Research

My research lies in the following directions:

Diffusion model and Reinforcement Learning

Diffusion models have demonstrated remarkable success in sample generation, particularly for complex, high-dimensional distributions. Reinforcement learning, in contrast, provides a principled framework for sequential decision making under uncertainty. Integrating these two paradigms has the potential to advance both fields:

  • ICML 2025: we establish convergence guarantees for consistency models, relax standard assumptions on data distributions, and analyze multistep sampling techniques.
  • ICLR 2025: a stable and efficient imitation learning method via diffusing the states and applying score matching
  • preprint : diffusion model reward maximization by reduction to supervised learning.
  • preprint: a one-stage training procedure for expressive policies with test-time scaling.

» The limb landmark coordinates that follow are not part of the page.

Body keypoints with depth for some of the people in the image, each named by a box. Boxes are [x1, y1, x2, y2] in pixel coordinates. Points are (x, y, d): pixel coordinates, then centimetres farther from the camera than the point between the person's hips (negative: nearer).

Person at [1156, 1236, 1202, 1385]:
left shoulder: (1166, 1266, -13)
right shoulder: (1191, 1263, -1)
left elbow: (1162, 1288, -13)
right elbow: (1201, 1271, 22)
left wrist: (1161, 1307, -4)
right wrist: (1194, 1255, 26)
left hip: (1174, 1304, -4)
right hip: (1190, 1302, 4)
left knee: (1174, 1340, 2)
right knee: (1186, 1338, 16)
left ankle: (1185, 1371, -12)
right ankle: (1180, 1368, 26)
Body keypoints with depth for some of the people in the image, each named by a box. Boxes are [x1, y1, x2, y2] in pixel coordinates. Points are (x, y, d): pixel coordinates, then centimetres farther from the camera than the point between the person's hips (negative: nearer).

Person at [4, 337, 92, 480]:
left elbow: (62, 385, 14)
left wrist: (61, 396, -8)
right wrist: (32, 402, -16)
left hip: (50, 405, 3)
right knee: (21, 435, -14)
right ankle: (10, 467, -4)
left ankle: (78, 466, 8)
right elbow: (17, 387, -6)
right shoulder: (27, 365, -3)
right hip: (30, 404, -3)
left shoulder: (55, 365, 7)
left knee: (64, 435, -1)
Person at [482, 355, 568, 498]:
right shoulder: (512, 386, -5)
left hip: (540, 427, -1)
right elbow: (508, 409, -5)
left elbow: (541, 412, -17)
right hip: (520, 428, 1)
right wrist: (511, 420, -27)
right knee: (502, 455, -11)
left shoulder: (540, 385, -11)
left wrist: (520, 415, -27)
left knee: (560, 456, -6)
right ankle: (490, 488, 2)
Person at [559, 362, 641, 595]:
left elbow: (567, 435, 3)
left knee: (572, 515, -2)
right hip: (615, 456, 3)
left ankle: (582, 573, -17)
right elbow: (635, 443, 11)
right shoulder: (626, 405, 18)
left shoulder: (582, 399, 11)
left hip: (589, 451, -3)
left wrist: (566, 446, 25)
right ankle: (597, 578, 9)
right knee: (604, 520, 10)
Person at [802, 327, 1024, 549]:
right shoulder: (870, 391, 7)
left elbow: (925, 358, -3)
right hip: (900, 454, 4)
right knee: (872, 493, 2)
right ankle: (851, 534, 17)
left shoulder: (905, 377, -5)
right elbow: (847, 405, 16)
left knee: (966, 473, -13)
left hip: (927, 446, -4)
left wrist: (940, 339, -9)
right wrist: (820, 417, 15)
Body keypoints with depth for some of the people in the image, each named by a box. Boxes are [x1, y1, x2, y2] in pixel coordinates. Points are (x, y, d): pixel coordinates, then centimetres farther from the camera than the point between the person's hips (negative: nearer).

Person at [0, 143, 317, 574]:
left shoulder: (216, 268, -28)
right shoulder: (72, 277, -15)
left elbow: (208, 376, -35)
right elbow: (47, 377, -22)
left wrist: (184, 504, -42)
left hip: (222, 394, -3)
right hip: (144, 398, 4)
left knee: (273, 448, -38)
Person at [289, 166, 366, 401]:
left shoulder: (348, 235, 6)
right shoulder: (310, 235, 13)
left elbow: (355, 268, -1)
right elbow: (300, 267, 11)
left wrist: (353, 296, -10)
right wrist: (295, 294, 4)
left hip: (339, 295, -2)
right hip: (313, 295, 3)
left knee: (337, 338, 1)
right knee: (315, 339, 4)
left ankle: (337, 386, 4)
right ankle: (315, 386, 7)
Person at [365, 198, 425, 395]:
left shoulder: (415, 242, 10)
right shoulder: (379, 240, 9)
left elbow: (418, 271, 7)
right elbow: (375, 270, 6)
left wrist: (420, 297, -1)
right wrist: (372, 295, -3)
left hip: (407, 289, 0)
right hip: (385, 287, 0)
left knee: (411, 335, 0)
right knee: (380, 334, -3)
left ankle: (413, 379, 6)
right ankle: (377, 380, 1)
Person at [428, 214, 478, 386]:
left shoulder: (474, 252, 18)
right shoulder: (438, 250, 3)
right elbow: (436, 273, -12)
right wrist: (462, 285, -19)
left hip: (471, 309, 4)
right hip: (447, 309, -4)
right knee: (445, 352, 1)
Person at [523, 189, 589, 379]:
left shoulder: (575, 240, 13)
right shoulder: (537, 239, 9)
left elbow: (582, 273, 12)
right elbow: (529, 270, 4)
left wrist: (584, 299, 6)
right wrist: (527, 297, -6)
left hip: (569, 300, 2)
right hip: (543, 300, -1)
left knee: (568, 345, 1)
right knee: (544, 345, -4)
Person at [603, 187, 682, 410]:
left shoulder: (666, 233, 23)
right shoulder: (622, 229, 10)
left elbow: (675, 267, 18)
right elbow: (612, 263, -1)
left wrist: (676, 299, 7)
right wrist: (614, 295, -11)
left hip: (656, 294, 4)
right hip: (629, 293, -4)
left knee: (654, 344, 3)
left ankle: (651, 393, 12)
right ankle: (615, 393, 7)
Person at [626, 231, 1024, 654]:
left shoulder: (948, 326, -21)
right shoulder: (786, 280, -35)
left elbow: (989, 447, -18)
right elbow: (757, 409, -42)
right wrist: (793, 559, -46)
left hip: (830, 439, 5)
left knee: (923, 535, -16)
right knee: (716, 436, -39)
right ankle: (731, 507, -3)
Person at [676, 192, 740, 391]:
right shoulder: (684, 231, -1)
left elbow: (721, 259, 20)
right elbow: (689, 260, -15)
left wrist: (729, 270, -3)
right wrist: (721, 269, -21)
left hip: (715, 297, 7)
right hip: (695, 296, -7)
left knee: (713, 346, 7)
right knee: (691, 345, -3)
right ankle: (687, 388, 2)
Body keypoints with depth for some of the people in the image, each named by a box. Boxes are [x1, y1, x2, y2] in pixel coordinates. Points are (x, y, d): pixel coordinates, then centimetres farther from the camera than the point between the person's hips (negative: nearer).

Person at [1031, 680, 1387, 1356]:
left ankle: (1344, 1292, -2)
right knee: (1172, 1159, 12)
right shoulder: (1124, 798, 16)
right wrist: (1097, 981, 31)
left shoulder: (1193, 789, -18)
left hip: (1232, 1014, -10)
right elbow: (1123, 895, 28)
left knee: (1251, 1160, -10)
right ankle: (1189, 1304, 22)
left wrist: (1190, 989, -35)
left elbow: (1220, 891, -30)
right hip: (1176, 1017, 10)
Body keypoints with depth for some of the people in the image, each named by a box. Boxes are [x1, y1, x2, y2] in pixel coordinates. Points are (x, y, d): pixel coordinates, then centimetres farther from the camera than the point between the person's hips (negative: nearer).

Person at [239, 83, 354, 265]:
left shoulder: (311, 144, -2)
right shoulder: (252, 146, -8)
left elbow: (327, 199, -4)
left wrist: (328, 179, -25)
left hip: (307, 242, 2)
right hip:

Incentive Mechanism for Data Sharing

High-quality data is costly to collect but crucial for machine learning. While agents can reduce cost and improve the model accuracy through data sharing, a naive pool protocol may lead to free-riding. In the following line of work, we design mechanisms that incentive truthful data sharing:

  • NeurIPS 2023 : mechanism design for the normal mean estimation problem that incentivizes agents to collect sufficient data and report truthfully.
  • ICML 2025 : mechanisms for heterogeneous cost functions, addressing new fundamental challenges.
  • preprint : mechanism without strong assumptions on data distributions with both theoretical justification and empirical demonstration on language and image data.

Robust Decision Making

Data corruption introduce threat to sequential decision making. The adversary may manipulate the dataset to mislead the learning agent into making a suboptimal decisions. Our goal is to design reinforcement learning algorithms that are robust against data corruption:

  • ICML 2021 : robust policy gradient algorithm for online RL and the informational-theoretical limits.
  • AISTATS 2022 : robust algorithms for offline RL.
  • AISTATS 2023: robust RL in the distributed setting, where each data source may provide different number of data points. A portion of the data sources can be arbitrarily corrupted. We design novel robust mean estimation algorithm and apply it to RL.
  • AAAI 2024: exactly optimal policy recovery is possible by a refined instance-dependent analysis with the presence of data corruption and heavy-tailed reward distributions.